In deze zaak heeft het Gerecht in Eerste Aanleg van Sint Maarten op 20 juni 2018 uitspraak gedaan in een verzoek tot ontbinding van de arbeidsovereenkomst van een werknemer door de werkgever. De werknemer was sinds 25 april 2000 in dienst bij de werkgever als sales representative, met een basissalaris van NAf 2.700,00 per maand en een gemiddelde commissie van NAf 6.500,00. De werkgever heeft de werknemer op 24 november 2017 op staande voet ontslagen wegens vermeende frauduleuze handelingen, waaronder het boeken van verkoopomzet op accounts van andere klanten zonder hun toestemming. De werknemer heeft het ontslag betwist en een bodemprocedure aangespannen, waarbij hij de nietigheid van het ontslag en doorbetaling van zijn loon eiste.

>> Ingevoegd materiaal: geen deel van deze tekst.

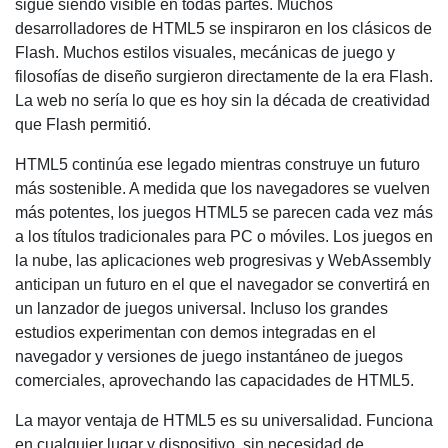
sigue siendo visible en todas partes. Muchos
desarrolladores de HTML5 se inspiraron en los clásicos de
Flash. Muchos estilos visuales, mecánicas de juego y
filosofías de diseño surgieron directamente de la era Flash.
La web no sería lo que es hoy sin la década de creatividad
que Flash permitió.
HTML5 continúa ese legado mientras construye un futuro
más sostenible. A medida que los navegadores se vuelven
más potentes, los juegos HTML5 se parecen cada vez más
a los títulos tradicionales para PC o móviles. Los juegos en
la nube, las aplicaciones web progresivas y WebAssembly
anticipan un futuro en el que el navegador se convertirá en
un lanzador de juegos universal. Incluso los grandes
estudios experimentan con demos integradas en el
navegador y versiones de juego instantáneo de juegos
comerciales, aprovechando las capacidades de HTML5.
La mayor ventaja de HTML5 es su universalidad. Funciona
en cualquier lugar y dispositivo, sin necesidad de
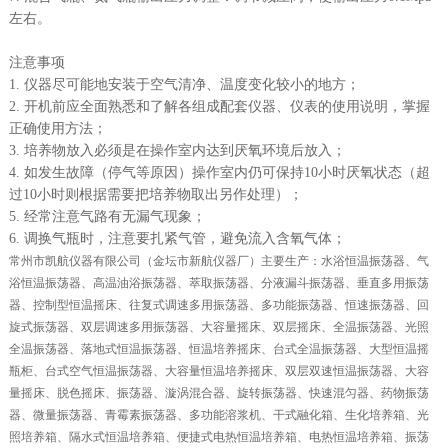
左右。
注意事项
1. 仪器尽可能地安装于空气清净、温度变化较小的地方；
2. 开机前应全面熟悉和了解各组成配套仪器、仪表的使用说明，掌握
正确使用方法；
3. 培养物放入必须是在操作室内达到厌氧环境后放入；
4. 如发生故障（停气等原因）操作室内仍可保持10小时厌氧状态（超
过10小时则根据需要把培养物取出另作处理）；
5. 经常注意气路有无漏气现象；
6. 调换气瓶时，注意要扎紧气管，避免流入含氧气体；
常州市凯航仪器有限公司（金坛市新航仪器厂）主要生产：水浴恒温振荡器、气
浴恒温振荡器、高温油浴振荡器、萃取振荡器、分液漏斗振荡器、垂直多用振荡
器、控制型恒温摇床、往复式调速多用振荡器、多功能振荡器、恒速振荡器、回
旋式振荡器、双层调速多用振荡器、大容量摇床、双层摇床、全温振荡器、光照
全温振荡器、落地式恒温振荡器、恒温培养摇床、台式全温振荡器、大型恒温摇
瓶柜、台式空气恒温振荡器、大容量恒温培养摇床、双层双速恒温振荡器、大容
量摇床、脱色摇床、振荡器、漩涡混合器、旋转振荡器、快速混匀器、药物振荡
器、微量振荡器、青霉素振荡器、多功能溶浆机、干式融化箱、生化培养箱、光
照培养箱、隔水式恒温培养箱、便捷式电热恒温培养箱、电热恒温培养箱、振荡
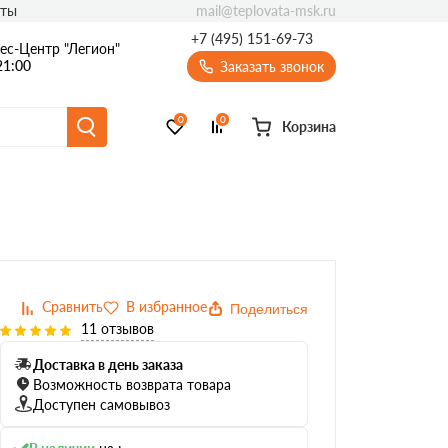
mail@teplovata-msk.ru
кты
+7 (495) 151-69-73
ес-Центр "Легион"
21:00
Заказать звонок
0
0
Корзина
Толщина
да
50
городок
100
иляции
Поделиться
150
11 отзывов
амента/цоколя
20
она/лоджии
30
Доставка в день заказа
Возможность возврата товара
40
Доступен самовывоз
60
80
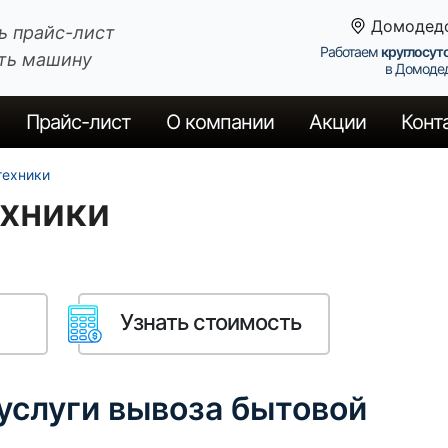
Домодед
ь прайс-лист
Работаем
круглосут
ть машину
в Домоде
Прайс
-лист
О компании
Акции
Конт
техники
ехники
Узнать стоимость
 услуги вывоза бытовой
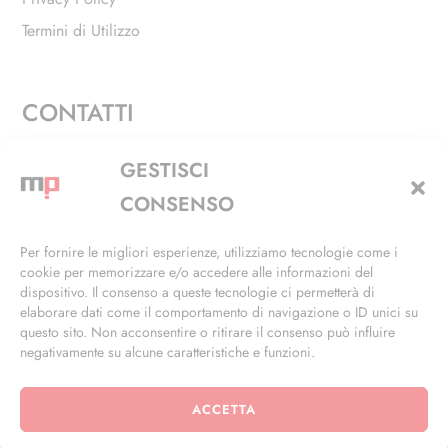
Termini di Utilizzo
CONTATTI
Via Alfieri, 27 - Trezzano Sul Naviglio (MI)
GESTISCI
+39 02 4846 3155
CONSENSO
+39 02 4846 3148
Per fornire le migliori esperienze, utilizziamo tecnologie come i
cookie per memorizzare e/o accedere alle informazioni del
info@masterphil.it
dispositivo. Il consenso a queste tecnologie ci permetterà di
elaborare dati come il comportamento di navigazione o ID unici su
questo sito. Non acconsentire o ritirare il consenso può influire
negativamente su alcune caratteristiche e funzioni.
ACCETTA
© 2026 | All Rights Reserved | Powered by
Ramdac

De werkgever heeft vervolgens verzocht om ontbinding van de arbeidsovereenkomst wegens gewichtige redenen. Het Gerecht heeft vastgesteld dat de werknemer een onberispelijk dienstverband had tot de incidenten die hebben geleid tot het ontslag. De werkgever heeft onvoldoende bewijs geleverd voor de dringende reden van ontslag, maar het Gerecht erkende dat de werknemer verwijtbaar had gehandeld door niet openheid van zaken te geven over zijn gedragingen. Dit leidde tot de conclusie dat de arbeidsovereenkomst ontbonden moest worden wegens veranderde omstandigheden.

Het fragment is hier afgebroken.